Dans la série “les choses qu’on devrait faire mais qu’on ne fait jamais”, il y a par exemple la lecture préventive du mode d’emploi de l’extincteur. J’ai donc consacré quelques minutes à examiner l’instrument accroché au mur de mon bureau et à déchiffrer les petits caractères imprimés sur sa panse rouge. Surprise. En réalité, ce n’était pas un extincteur mais une arme: non seulement la poignée à gâchette imitait parfaitement la crosse d’un pistolet, mais l’espèce de tube conique chargé de cracher la substance active s’appelait…le tromblon.
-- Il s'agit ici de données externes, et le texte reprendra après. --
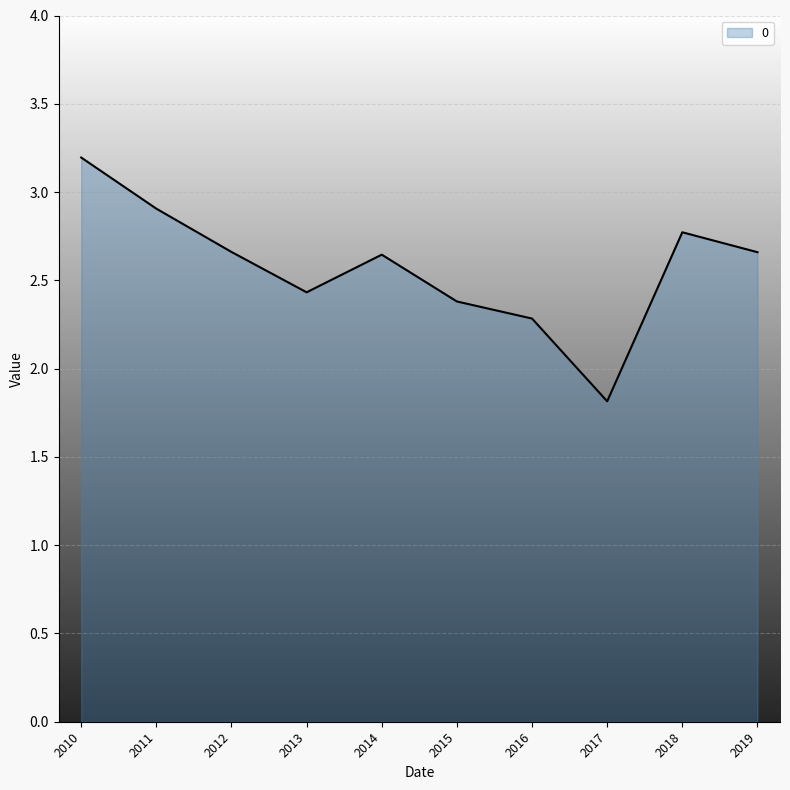

Where is the data nearest to the value 2?

2017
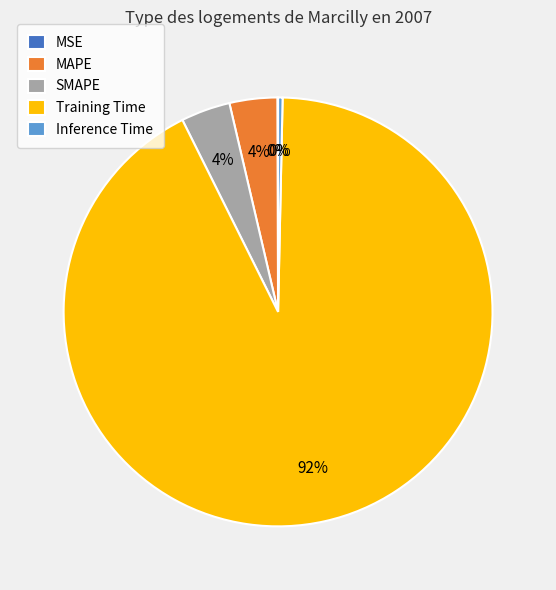

To the nearest percent, what is the average slice percentage?

20%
Raison de plus pour espérer ne pas devoir s’en servir. Face aux flammes, il semble en effet plutôt contre-indiqué de crier: “En joue, feu!”
Vénus comestibles
La “Vénus de Monruz” est un pendentif préhistorique ( 11’00 avant J.-C.) en jais qui stylise à l’extrême une silhouette féminine. Le musée d’archéologie de Neuchâtel (prononcer Laténium) a eu l’idée originale de prêter sa forme, finalement très contemporaine, à des chocolats. Pour ne pas frustrer les gourmands, ils seront un peu plus grands que l’original (haut de 16 mm à peine), et touche de luxe, une bijouterie locale en a fabriqué 11 exemplaires en or qui seront glissés dans les 1000 premières boîtes! Ce n’est pas sans rappeler une certaine histoire de Charlie, de chocolaterie, et de billets d’or cachés dans des plaques de chocolat. Un bouquin paru dans les années 60, mais dont on a récemment tiré un film à succès. Comme quoi l’archéologie aussi tente de se renouveler en voguant sur l’air du temps.
Boing boing
Zut, j’ai encore oublié de timbrer ma carte multicourses! J’ai juste le temps de bondir sur le quai, de fourrer ladite carte dans la gueule de la machine ad hoc (qui par chance était toute proche), et de remonter dans un autre wagon avant que le train ne démarre. L’opération aura eu le double mérite de me faire échapper à un voisin doté de cheveux longs, d’une cannette de bière, d’un chariot à commissions et d’une propension suspecte à la causette, et de me faire faire une rencontre inattendue. A peine étais-je installée dans mon nouveau siège qu’une énorme sauterelle d’un beau vert très clair (Tettigonia viridissima?) me saute sur le genou! Elle devait accompagner clandestinement le groupe de randonneurs assis un peu plus loin, sous une guirlande de sacs à dos multicolores. Je la gratifie d’un mot amical (sous l’oeil soupçonneux du grand Noir avachi dans le siège d’en face). L’insecte me regarde en remuant ses antennes, puis bondit sur le sol. Il reste immobile quelques minutes près de mon pied gauche, tourne un peu en rond, et finalement disparaît sous un siège. Je ne l’ai plus revu. Espérons qu’il aura réintégré un sac de montagne, histoire de poursuivre le voyage!
Les sushis c’est rigolo
Les sushis, c’est bon, c’est joli (vert profond des algues, vert clair de l’avocat et du wasabi, orange du saumon fumé, rose vif du gingembre au vinaigre– je sais, ce sont des sushis pour débutants, je n’aime pas le poisson cru) et c’est aussi rigolo à préparer. Surtout lorsqu’on lit les instructions sur le paquet d’algues nori, visiblement traduites de l’angais via un logiciel style “babble fish”. Voici les conseils liés au stockage : “essayer svp de le finir aussitôt que possible s’est par le passé ouvert; le varech est facilement affecté par moite, veuillez ainsi le joint il étroitement et maintenez-le dans les regrigerators, les bouteilles ou les fioles, et le finish aussitôt que possible”. Et les informations nutritives: “quantition dans une portion; quatidien de fonder sur une 2000 alimentation de la catorie”. Le paquet est à “consummer de préférence avent le 31.12.2007″. Bon appétit donc. Ou plutôt, comme on dit au Japon: itatakimas.